Priority setting in the Swedish stroke guidelines

ID: 

3007

Session: 

Poster session 3 Friday: Evidence Tools / Evidence synthesis - creation, publication and updating in the digital age

Date: 

Friday 15 September 2017 - 12:30 to 14:00

Location: 

All authors in correct order:

Lord A1, Brogårdh C2, Stibrant Sunnerhagen K3, Wester P4, Norrving B5
1 National Board of Health and Welfare, Sweden
2 Department of Health Sciences, Lund University, Sweden
3 Department of Clinical Neuroscience, University of Gothenburg, Sweden
4 Department of Public Health and Clinical Medicine, Umeå University, Sweden
5 Department of Clinical Sciences, Lund University, Sweden
Presenting author and contact person

Presenting author:

Anna Lord

Contact person:

Abstract text
Background: The Swedish Stroke Guidelines issued by the National Board of Health and Welfare are a support for decision makers to allocate resources efficiently within the healthcare system. The guideline process contains four main steps; 1) identification of key clinical PICOs (Patient Intervention Control Outcome); 2) review of the scientific evidence and, in case of insufficient evidence, compilation of best practice/consensus; 3) priority-setting; and, 4) key recommendations.
Priority-settings are made by a multi-professional group of clinical experts and patient representatives. They rank the intervention based on disease severity (patients’ needs), effect of intervention, evidence, and cost-effectiveness. Highly ranked interventions should receive more resources than those with lower rank.

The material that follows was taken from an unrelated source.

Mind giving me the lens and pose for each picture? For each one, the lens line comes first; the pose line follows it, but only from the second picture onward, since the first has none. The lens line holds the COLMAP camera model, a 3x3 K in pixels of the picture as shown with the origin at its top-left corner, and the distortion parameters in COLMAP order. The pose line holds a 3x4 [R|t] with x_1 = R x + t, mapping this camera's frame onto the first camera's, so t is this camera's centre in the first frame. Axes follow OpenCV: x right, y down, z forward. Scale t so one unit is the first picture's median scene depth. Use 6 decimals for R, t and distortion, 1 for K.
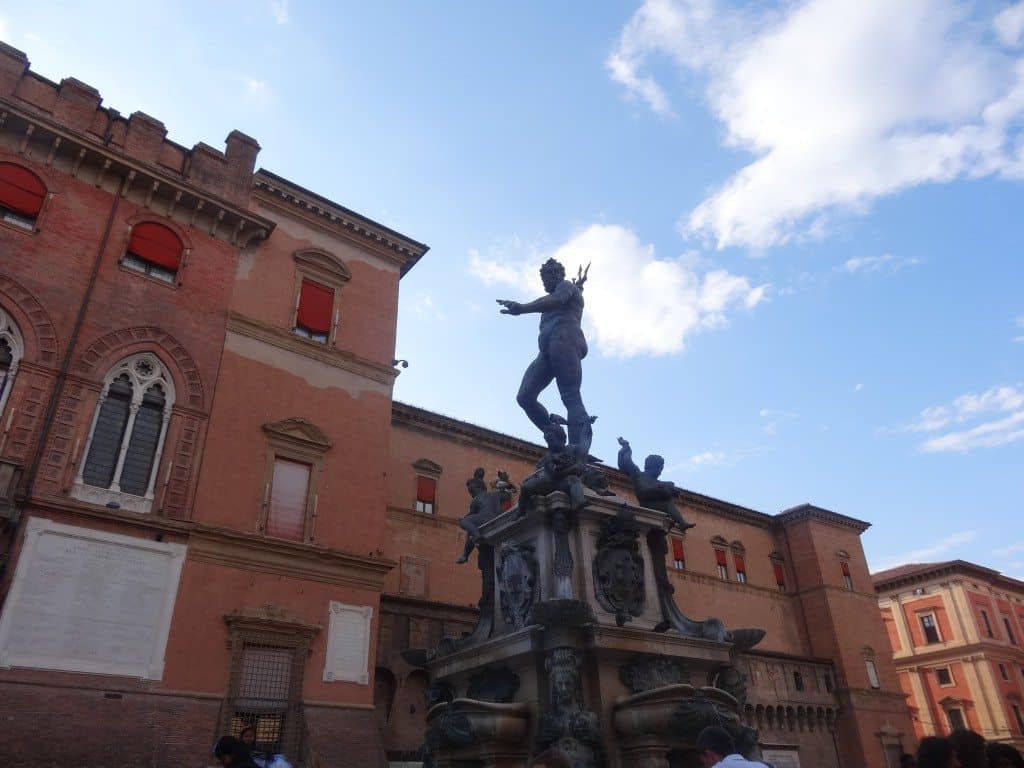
lens RADIAL K [[758.3, 0, 512.0], [0, 758.3, 384.0], [0, 0, 1]] dist [-0.000111, -0.005005]
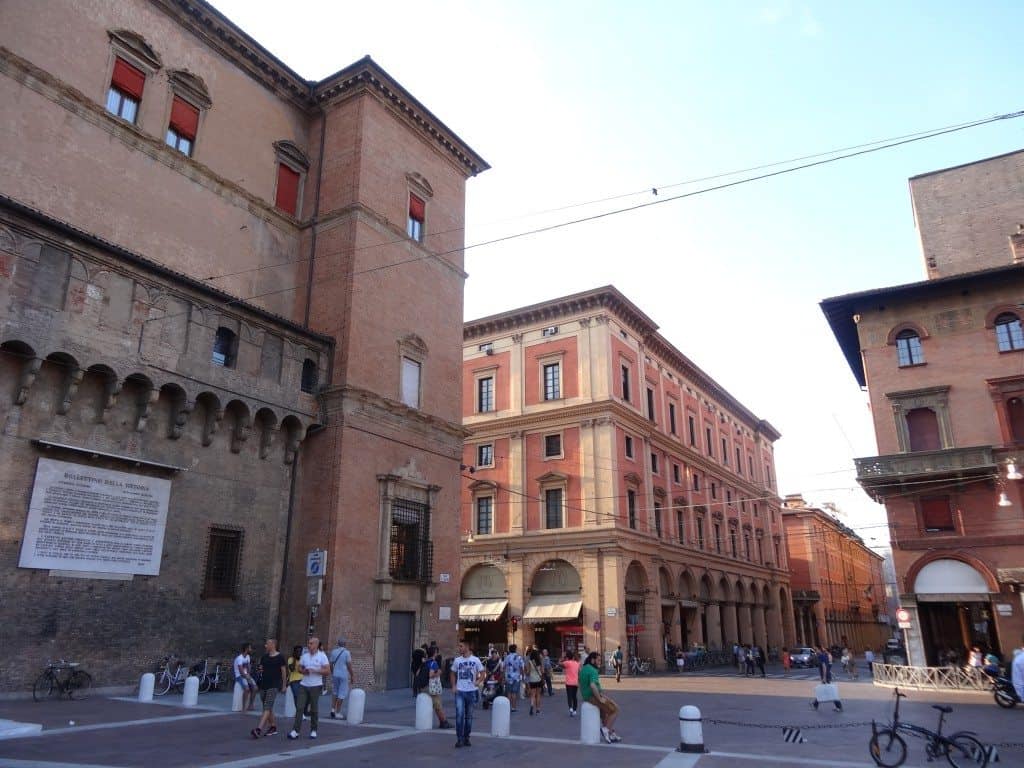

Objectives: The main goal was to further refine the priority-setting procedure in the Stroke Guidelines, by using a modified Delphi method in the current guideline revision round.

Methods: The 25 members of the priority-setting group reviewed background information and evidence summaries and gave their preliminary priority votes through a web questionnaire. Ratings and comments were aggregated and anonymised, and present to the group for a second Delphi round. Priority ratings were finalised at four face-to-face meetings.

Results: About 110 PICO-questions were assessed, divided in four batches. For the vast majority of items, the priority score did not change more than marginally from the second Delphi round to the final decision. However, for 17 items, the face-to-face meeting led to a substantially different priority setting, a decision to await further upcoming scientific evidence, or a decision to discard the PICO-item from the guidelines. Experiences from the priority-setting group members will be systematically evaluated and presented.

Conclusions: The method of a modified Delphi process, with feedback from two anonymous survey rounds combined with face-to-face meetings, appeared well feasible and effective for priority setting in the Swedish Stroke Guidelines.